My sweet, sweet girl.
She is so hard on herself and struggles with not being perfect, especially when it comes to her school work. Her dad and I just try to emphasize with her that it’s the way she reacts to making mistakes and how she goes about fixing them that is most important, not necessarily the mistake itself, at least not in kindergarten!
So as my heart broke a little for her as she silently sobbed, I dropped to my knees to reassure her that mistakes happen, even as adults, and that she is still an amazing student and that we love her so much. It took a few moments of reinforcing those points and getting her to agree that all would be well once she fixed her mistakes and put the paper back in the folder for her teacher.

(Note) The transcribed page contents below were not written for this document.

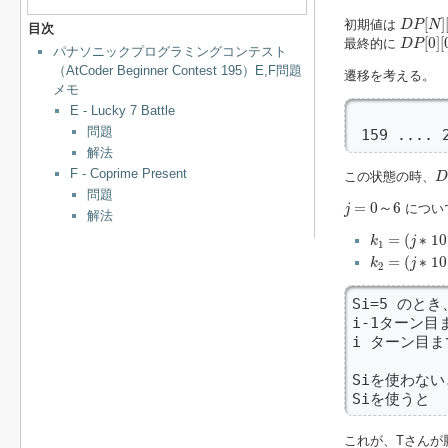
D
P
[
N
]
[
[
]
初期値は
D
P
N
目次
D
P
[
0
]
[
[
0
]
[
最終的に
D
P
パナソニックプログラミングコンテスト
（AtCoder Beginner Contest 195）E,F問題
遷移を考える。
メモ
E - Lucky 7 Battle
          
問題
 159 .... 
解法
D
F - Coprime Present
この状態の時、
D
問題
j
=
0
～
6
=
0
～
6
につい
j
解法
k
1
=
(
j
∗
10
+
=
(
∗
10
k
j
1
k
2
=
(
j
∗
10
+
=
(
∗
10
k
j
2
Si=5 のとき、
i-1ターン目
i ターン目ま
Siを使わないと 
Siを使うと   
これが、Tさんが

I must say, I can totally relate to my daughter on this. I went through school with a firm belief that school work was meant to be done correctly, on time and with a high level of effort. Don’t get me wrong, there were plenty of times when that firm belief was swayed by outside influences and I brought home papers like the one above and boy did I feel terrible! In the long run, holding myself to a high personal standard served me well even if it made my mistakes and failures that much harder to bare. I hope my daughter continues to hold herself to these same high standards and can learn to forgive herself for the mistakes she will make and knows she has a mom and dad that will always be there with open arms and encouraging words to help her along the way.
Doesn’t life come full circle in interesting ways! I just hope sharing my experiences with my children will help them in some way down the road but I know they’ll have to learn most of it on her own. The joys of parenting 🙂
I’ll keep allowing myself to make mistakes. I hope you’ll do the same for yourself!